Хриплый, мощный лай в утренней тишине звучал оглушающе громко. Я спешно отгородился от двора калиткой. Ждал, что вот-вот замечу несущуюся мне навстречу тень, увижу массивную собачью фигуру. Услышу удар мощных лап о доски забора, шумное звериное дыхание, лязг зубов. Не удержался — попятился. Затаил дыхание. Всматривался в темноту, ожидая, что вот-вот отражение лунного диска блеснёт в собачьих глазах. Так этого и не дождался. Лай и перезвон звеньев цепи не умолкали. Но и не приближались.

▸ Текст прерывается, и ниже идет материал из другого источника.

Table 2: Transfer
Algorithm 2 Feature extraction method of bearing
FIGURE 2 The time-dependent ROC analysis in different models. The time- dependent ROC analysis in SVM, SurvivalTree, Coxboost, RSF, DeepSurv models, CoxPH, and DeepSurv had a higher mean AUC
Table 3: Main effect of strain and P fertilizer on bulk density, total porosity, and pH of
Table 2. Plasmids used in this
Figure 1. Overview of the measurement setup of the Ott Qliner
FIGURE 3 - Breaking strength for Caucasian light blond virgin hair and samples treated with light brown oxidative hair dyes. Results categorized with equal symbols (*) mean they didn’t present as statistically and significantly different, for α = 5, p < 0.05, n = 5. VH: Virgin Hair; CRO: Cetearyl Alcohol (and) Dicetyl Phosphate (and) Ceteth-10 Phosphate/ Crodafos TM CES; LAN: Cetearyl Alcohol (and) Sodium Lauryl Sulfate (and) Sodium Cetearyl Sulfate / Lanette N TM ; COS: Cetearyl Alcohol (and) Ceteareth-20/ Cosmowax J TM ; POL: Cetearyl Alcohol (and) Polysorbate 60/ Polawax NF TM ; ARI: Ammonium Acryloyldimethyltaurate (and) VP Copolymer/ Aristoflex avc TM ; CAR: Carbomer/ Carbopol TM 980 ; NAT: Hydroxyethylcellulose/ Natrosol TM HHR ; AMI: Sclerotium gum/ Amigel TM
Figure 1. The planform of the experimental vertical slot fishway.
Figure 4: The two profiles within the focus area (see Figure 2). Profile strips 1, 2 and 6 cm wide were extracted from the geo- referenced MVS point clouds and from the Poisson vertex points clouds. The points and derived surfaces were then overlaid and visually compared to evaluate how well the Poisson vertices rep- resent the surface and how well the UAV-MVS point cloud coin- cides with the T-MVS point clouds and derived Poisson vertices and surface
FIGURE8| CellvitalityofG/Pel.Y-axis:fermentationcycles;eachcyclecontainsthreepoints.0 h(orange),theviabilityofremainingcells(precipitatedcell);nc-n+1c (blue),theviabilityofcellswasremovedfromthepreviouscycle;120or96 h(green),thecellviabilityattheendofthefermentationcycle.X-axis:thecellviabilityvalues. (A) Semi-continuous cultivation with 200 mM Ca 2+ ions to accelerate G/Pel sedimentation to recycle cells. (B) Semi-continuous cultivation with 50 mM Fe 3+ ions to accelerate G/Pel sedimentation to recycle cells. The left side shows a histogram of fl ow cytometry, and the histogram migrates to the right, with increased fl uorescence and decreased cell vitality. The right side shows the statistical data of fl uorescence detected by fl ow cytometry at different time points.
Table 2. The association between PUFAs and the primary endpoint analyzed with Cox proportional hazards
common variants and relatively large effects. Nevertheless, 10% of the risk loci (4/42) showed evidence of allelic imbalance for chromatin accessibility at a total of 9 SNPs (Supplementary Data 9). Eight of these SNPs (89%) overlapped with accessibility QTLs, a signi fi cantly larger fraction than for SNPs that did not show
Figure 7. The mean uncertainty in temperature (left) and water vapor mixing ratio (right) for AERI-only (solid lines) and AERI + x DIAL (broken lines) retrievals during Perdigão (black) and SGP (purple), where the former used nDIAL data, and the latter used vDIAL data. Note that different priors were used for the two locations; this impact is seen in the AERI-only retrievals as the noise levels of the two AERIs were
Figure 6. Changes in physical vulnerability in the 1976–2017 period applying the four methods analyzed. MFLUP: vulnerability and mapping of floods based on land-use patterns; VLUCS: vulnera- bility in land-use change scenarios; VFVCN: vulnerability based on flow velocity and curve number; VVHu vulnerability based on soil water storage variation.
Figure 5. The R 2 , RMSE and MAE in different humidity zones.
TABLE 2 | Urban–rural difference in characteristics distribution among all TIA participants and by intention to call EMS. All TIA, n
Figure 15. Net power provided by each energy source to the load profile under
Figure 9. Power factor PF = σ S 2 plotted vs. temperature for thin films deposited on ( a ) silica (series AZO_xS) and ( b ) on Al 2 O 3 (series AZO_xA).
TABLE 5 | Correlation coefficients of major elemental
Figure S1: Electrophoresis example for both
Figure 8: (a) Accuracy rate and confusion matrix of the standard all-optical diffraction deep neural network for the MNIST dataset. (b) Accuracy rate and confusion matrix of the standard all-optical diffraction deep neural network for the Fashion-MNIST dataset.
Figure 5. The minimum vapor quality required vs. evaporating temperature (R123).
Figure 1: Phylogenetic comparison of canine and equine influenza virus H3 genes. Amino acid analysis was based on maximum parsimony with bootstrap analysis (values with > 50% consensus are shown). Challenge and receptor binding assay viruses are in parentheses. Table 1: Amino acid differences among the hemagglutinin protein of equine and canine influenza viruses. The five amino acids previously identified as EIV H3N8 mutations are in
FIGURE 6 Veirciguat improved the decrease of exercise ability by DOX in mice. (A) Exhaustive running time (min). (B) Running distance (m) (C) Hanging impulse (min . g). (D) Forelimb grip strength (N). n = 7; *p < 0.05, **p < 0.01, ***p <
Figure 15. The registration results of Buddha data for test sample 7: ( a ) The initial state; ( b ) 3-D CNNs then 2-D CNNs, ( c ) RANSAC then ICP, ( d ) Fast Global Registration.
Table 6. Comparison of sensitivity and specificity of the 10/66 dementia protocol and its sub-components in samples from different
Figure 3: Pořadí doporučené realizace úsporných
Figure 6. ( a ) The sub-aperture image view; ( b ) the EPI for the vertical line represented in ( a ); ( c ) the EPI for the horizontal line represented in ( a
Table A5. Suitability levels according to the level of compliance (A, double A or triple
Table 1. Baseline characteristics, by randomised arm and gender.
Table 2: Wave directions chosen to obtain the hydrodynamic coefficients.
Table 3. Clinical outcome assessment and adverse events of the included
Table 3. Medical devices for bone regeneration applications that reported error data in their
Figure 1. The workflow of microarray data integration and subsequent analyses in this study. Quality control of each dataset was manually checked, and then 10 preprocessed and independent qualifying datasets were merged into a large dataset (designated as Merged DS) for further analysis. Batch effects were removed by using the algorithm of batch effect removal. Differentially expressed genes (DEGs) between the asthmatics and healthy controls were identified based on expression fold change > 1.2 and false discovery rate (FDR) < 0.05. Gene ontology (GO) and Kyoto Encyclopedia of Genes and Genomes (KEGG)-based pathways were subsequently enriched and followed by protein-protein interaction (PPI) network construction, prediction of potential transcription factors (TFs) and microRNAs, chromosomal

Я не услышал, как распахнулась дверь дома. Казалось: лишь моргнул… и вот уже благодаря жёлтому свету лампы увидел на крыльце щуплую фигуру Рихарда Жидкова. Мужчина появился беззвучно. В одном лишь белье. Вертел головой — оглядывался по сторонам. Взглянул он и в мою сторону. Но вряд ли меня заметил. Поправил трусы, скрывавшие ему ноги едва ли не до колен, одёрнул майку, шаркнул башмаками. Нахмурился, сплюнул. Жестом пригрозил… не мне — кому-то, прятавшемуся за стеной сарая, в темноте двора.
— Тихо! — скомандовал знакомый голос.
Собачий лай сорвался на жалобный визг и вдруг смолк. Ему на смену пришло едва слышное поскуливание. Звякнула цепь, цокнули о камни звериные когти. Ветер зашелестел листвой, заставив меня вздрогнуть: футболка для прохладного осеннего утра оказалась тонковатой — невольно вспомнил о лежавшем в чемодане свитере. Я кашлянул, привлекая к себе внимание. Жидков дёрнул головой, повернулся ко мне лицом; прищурился, вглядываясь в темноту за забором.
— Кто там?! — спросил он.
Я помахал ему рукой.
— Дядечка, это я — Вадик Кашин из Каплеевки! Я за чемоданом пришёл!
Не уверен, что хозяин дома рассмотрел меня сквозь кусты. Фонарных столбов около дома Рихарда Жидкова не было. А луна хоть и выглядела яркой, но в качестве фонаря не годилась.
Но голос мой мужчина точно узнал.
— Что-то ты рано, юноша. Ночь на дворе.
Он провёл ладонями по майке на животе.